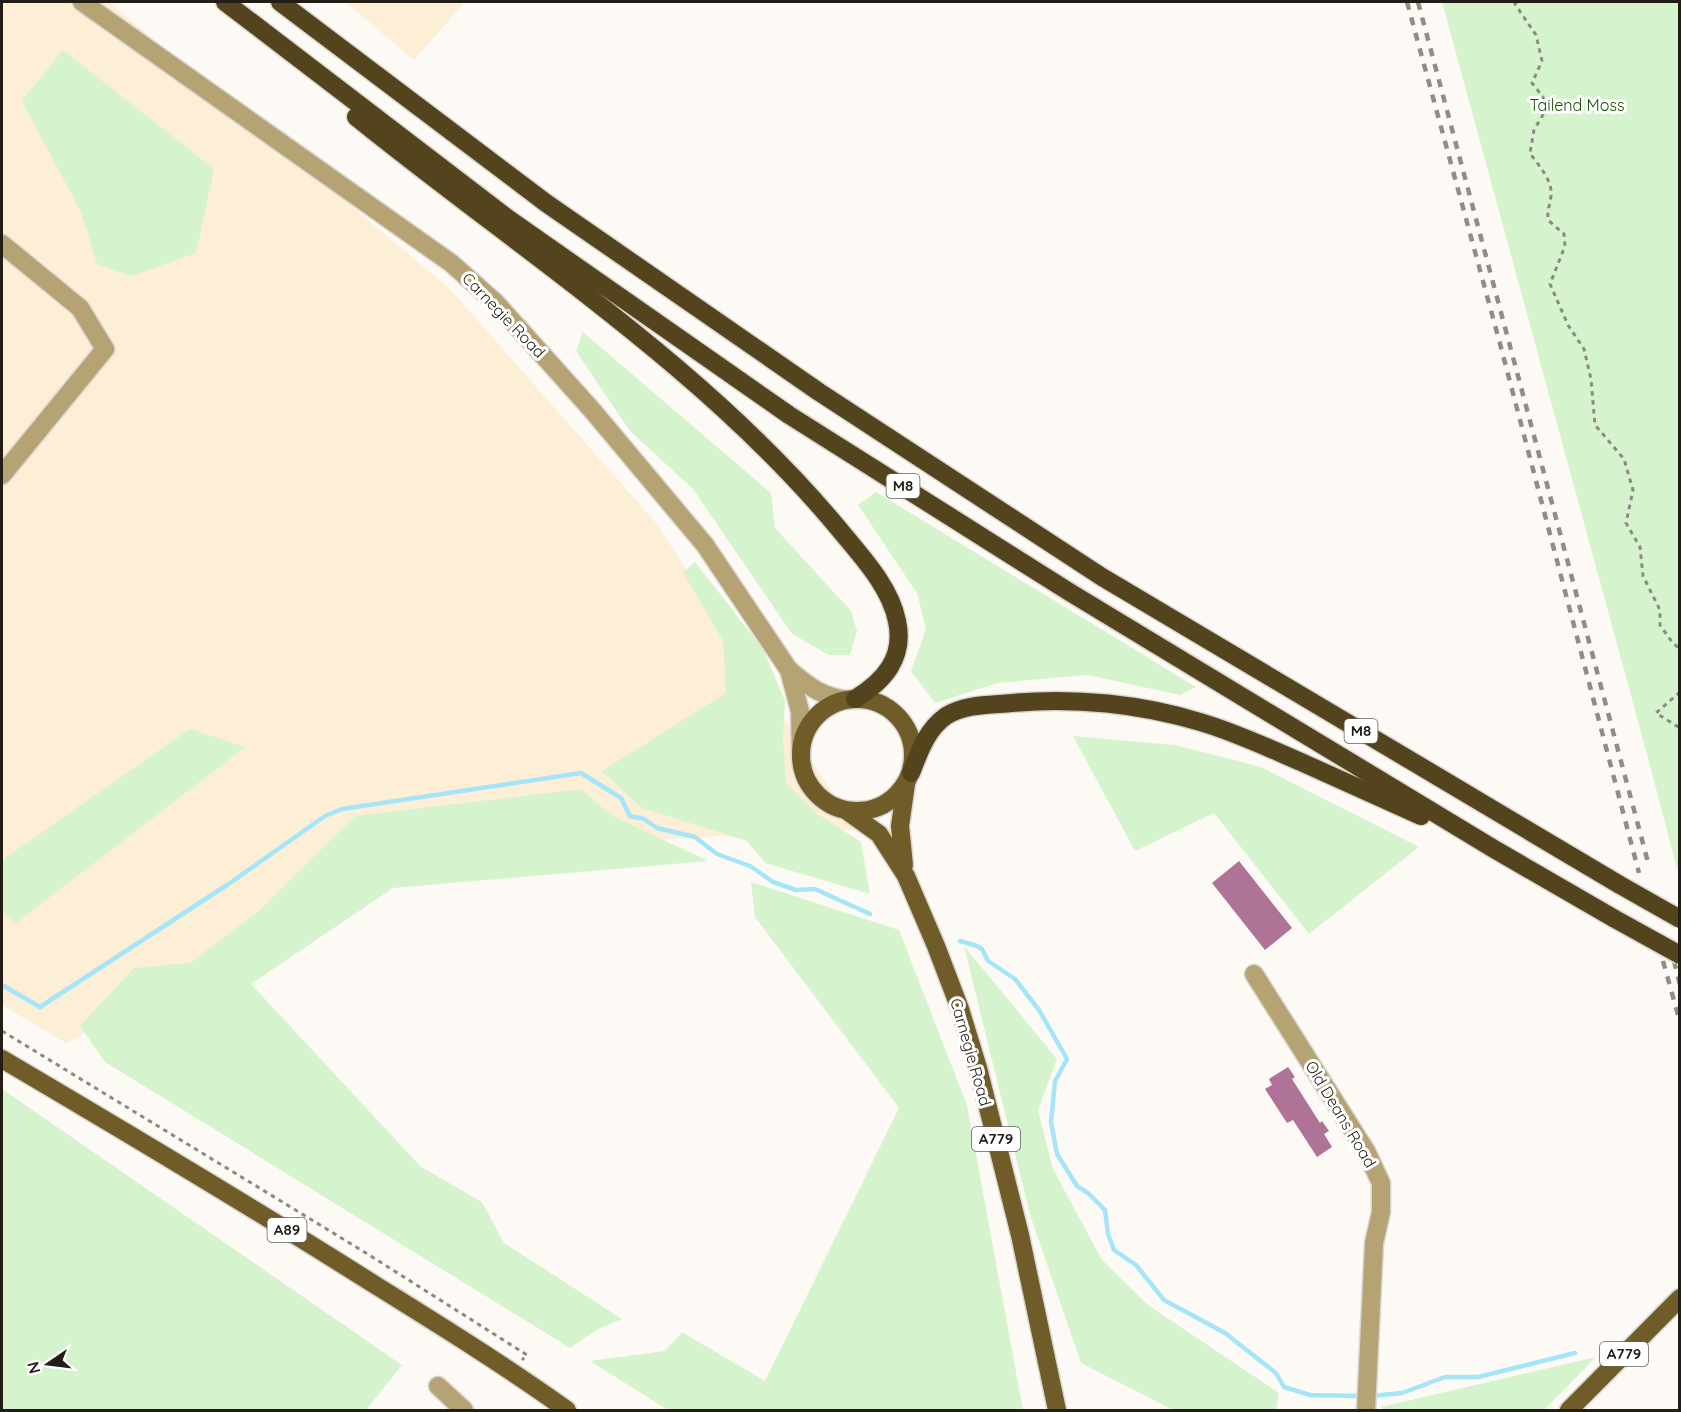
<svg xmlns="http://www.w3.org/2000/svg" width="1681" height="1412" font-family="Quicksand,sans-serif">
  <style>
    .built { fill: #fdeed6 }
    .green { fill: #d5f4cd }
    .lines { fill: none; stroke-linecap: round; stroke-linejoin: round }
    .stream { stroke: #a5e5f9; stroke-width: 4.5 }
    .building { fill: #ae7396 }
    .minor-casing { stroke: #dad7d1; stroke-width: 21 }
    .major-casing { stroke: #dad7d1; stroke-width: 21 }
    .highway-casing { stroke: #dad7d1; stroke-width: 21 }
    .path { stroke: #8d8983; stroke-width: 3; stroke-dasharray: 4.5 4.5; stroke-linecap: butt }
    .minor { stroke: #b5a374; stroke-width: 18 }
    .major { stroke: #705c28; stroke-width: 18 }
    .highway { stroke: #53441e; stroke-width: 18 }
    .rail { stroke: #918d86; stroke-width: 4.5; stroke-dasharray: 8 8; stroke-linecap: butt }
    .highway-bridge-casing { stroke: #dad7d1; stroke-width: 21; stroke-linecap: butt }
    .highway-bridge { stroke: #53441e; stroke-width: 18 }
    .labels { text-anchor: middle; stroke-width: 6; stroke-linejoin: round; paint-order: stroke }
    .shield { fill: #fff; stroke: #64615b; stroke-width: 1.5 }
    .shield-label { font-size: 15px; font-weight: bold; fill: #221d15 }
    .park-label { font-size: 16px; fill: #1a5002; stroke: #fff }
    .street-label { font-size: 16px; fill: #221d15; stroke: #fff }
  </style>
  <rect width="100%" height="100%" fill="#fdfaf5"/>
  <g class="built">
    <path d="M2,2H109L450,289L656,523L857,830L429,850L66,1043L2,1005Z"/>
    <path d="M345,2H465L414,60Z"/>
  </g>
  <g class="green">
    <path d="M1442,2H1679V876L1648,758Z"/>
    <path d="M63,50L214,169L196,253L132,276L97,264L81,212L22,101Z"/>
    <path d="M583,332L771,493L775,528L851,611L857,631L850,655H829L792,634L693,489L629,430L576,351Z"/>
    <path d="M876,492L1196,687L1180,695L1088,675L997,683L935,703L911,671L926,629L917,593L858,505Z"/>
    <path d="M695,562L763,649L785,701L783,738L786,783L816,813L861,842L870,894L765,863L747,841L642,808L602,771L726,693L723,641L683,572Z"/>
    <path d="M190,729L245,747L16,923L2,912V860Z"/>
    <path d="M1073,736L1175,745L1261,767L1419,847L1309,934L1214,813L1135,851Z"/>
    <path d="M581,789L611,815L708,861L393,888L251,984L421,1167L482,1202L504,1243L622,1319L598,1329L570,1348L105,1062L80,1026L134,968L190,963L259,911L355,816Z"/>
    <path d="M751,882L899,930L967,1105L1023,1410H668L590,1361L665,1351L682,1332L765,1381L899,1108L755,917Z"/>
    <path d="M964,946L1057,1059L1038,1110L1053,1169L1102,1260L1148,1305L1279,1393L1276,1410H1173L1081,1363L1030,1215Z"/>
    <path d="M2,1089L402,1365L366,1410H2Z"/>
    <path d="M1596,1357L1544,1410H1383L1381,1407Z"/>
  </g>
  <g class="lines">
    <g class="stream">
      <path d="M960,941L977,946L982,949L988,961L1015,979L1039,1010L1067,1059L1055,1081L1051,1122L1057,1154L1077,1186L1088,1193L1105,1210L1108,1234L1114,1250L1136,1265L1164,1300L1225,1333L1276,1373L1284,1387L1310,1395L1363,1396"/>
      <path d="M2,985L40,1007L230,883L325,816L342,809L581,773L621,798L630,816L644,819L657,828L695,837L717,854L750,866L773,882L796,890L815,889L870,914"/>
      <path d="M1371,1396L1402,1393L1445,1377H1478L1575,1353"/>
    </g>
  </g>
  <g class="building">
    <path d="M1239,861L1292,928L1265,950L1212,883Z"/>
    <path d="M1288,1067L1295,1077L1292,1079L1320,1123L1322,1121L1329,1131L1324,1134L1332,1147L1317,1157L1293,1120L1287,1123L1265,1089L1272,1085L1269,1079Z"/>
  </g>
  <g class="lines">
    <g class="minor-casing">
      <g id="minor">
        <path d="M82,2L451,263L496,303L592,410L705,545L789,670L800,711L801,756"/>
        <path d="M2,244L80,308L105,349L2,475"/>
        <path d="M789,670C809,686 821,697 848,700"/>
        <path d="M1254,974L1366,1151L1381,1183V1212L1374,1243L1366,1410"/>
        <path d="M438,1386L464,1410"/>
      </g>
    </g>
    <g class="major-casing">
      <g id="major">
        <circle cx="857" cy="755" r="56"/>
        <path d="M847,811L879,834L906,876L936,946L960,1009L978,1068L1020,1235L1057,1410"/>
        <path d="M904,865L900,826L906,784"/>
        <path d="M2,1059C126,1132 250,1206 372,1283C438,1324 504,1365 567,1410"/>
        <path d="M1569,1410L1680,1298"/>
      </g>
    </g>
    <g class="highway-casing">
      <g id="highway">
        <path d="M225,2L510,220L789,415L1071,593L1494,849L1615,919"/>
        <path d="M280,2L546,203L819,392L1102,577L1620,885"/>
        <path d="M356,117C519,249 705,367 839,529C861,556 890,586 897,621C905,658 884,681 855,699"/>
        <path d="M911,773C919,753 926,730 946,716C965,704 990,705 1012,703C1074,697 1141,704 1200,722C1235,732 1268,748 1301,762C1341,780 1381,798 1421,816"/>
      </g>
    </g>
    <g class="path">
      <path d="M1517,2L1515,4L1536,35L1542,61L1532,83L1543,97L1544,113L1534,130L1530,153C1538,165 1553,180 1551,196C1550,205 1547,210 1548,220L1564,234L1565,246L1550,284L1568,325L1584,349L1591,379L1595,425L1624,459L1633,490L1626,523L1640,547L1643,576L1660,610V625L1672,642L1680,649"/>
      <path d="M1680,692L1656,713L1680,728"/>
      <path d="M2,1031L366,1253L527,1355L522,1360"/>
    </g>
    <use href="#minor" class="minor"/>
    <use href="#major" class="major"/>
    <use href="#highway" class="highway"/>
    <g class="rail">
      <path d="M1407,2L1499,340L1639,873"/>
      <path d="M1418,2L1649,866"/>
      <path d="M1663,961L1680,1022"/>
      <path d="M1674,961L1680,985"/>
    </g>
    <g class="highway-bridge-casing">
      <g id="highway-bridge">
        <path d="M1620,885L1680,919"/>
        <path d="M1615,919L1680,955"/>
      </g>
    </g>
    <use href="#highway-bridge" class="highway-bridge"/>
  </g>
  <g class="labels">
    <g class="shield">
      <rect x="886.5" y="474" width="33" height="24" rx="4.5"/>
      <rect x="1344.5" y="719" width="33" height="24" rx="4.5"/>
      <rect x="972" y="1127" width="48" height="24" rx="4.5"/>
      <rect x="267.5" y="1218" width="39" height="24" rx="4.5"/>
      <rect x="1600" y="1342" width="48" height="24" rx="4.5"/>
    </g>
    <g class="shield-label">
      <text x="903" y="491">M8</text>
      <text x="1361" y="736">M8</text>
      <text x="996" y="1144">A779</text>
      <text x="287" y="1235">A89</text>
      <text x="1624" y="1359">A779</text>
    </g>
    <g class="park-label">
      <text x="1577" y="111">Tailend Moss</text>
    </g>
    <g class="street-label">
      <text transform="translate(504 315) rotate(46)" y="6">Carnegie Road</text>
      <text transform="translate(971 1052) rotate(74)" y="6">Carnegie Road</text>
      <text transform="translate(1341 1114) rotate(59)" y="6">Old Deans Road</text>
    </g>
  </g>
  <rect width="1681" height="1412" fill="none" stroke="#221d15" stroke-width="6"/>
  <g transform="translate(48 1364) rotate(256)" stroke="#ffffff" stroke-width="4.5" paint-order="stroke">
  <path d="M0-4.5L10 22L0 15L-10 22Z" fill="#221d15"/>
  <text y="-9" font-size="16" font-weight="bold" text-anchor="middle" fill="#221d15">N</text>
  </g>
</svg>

◇ ◇ ◇

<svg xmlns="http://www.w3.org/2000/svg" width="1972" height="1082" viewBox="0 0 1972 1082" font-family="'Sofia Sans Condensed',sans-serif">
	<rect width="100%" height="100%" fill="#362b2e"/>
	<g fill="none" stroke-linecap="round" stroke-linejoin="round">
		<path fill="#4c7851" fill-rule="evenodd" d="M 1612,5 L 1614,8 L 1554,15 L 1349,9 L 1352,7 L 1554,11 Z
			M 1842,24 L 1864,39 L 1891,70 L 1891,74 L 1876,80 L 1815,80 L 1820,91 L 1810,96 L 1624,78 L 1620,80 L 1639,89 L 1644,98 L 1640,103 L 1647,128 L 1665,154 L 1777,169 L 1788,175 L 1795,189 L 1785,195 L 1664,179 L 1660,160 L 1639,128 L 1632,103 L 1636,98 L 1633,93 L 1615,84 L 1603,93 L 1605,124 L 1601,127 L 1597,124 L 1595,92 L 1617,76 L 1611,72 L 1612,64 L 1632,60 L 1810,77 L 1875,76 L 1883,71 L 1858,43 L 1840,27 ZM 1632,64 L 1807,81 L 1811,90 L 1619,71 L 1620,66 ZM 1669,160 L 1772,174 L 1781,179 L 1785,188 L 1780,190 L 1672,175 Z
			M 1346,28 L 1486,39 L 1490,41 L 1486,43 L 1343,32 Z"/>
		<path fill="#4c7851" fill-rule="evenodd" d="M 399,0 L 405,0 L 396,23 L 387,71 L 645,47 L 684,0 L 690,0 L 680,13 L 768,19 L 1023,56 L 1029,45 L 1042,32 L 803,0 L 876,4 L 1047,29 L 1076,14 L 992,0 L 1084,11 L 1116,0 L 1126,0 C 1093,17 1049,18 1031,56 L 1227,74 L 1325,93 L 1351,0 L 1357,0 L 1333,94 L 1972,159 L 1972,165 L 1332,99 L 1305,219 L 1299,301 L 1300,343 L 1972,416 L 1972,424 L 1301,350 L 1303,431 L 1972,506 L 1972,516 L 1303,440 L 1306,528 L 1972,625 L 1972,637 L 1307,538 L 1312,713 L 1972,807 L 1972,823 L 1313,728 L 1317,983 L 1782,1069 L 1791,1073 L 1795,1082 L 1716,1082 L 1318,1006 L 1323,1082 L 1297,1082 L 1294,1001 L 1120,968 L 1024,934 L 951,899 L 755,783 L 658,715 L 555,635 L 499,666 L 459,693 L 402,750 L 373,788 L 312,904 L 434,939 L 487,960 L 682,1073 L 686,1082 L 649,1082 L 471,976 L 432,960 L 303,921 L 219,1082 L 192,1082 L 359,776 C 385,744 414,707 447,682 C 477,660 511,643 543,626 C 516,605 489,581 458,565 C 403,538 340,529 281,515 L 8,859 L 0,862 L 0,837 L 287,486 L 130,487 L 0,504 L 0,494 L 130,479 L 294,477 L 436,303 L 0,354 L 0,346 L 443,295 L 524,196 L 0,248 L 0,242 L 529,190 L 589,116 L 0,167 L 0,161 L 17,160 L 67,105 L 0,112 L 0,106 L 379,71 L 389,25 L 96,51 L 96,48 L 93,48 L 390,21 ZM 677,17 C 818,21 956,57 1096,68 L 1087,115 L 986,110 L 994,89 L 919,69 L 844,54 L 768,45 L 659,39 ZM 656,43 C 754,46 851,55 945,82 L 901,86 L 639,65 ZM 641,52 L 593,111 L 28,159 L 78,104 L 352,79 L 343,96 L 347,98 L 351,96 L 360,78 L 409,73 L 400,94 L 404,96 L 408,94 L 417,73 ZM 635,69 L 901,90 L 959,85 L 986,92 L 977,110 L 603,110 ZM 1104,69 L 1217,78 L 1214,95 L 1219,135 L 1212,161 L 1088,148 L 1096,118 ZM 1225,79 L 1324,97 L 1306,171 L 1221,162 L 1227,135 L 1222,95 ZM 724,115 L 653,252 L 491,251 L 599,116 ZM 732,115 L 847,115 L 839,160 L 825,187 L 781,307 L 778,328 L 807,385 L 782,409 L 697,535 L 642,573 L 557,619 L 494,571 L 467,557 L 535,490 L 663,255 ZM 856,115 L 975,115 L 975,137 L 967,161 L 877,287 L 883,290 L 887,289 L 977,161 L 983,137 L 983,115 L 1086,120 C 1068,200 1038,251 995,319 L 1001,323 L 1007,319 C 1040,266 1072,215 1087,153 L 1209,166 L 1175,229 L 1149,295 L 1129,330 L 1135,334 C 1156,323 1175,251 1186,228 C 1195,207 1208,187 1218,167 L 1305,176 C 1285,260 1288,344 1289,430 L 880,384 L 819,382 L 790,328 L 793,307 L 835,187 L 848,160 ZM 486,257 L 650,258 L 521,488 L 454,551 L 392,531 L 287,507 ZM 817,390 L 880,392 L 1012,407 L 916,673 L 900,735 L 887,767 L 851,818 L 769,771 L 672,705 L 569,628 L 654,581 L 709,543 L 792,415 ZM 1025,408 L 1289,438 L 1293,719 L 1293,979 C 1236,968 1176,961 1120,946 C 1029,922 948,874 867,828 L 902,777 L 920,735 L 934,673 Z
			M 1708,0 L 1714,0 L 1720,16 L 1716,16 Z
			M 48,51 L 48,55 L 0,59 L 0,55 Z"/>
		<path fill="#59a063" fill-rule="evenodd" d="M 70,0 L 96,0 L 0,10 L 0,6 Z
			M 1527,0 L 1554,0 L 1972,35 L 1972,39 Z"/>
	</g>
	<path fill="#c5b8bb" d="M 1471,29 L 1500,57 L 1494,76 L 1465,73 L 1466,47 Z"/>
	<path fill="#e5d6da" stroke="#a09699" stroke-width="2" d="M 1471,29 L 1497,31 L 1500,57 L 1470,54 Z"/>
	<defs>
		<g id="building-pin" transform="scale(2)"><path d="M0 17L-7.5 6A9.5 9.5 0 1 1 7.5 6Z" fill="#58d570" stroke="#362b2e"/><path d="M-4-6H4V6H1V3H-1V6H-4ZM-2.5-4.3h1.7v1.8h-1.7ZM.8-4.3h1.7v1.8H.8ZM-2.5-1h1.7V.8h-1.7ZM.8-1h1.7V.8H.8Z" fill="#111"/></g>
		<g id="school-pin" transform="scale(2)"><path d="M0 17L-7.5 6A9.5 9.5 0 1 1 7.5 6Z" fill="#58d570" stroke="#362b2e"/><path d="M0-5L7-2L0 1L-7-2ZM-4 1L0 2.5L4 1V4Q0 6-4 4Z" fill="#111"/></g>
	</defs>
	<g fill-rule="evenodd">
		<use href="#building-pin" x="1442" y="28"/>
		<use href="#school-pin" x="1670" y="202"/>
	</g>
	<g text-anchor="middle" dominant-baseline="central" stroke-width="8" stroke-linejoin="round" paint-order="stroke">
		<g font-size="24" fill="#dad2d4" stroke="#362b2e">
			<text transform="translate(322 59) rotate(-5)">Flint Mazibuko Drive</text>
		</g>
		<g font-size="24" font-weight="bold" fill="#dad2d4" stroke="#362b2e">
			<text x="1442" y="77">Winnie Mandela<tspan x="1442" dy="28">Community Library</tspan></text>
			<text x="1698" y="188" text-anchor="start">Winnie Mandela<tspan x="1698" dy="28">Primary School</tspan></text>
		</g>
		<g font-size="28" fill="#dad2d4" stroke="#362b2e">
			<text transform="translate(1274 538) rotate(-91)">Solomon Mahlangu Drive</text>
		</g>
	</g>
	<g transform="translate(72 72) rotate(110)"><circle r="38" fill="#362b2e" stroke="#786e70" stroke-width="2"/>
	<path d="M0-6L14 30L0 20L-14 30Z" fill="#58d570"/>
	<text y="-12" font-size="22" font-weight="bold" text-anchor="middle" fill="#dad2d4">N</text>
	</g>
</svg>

◇ ◇ ◇

ASSIGNED TASK – In the listing above, start at the line with "#b5a374; stroke-width: 18", go on through the line with "#fff; stroke: #64615b;", and copy each of those lines exactly; leave out all the rest.

OUTPUT OF THE EXERCISE –
    .minor { stroke: #b5a374; stroke-width: 18 }
    .major { stroke: #705c28; stroke-width: 18 }
    .highway { stroke: #53441e; stroke-width: 18 }
    .rail { stroke: #918d86; stroke-width: 4.5; stroke-dasharray: 8 8; stroke-linecap: butt }
    .highway-bridge-casing { stroke: #dad7d1; stroke-width: 21; stroke-linecap: butt }
    .highway-bridge { stroke: #53441e; stroke-width: 18 }
    .labels { text-anchor: middle; stroke-width: 6; stroke-linejoin: round; paint-order: stroke }
    .shield { fill: #fff; stroke: #64615b; stroke-width: 1.5 }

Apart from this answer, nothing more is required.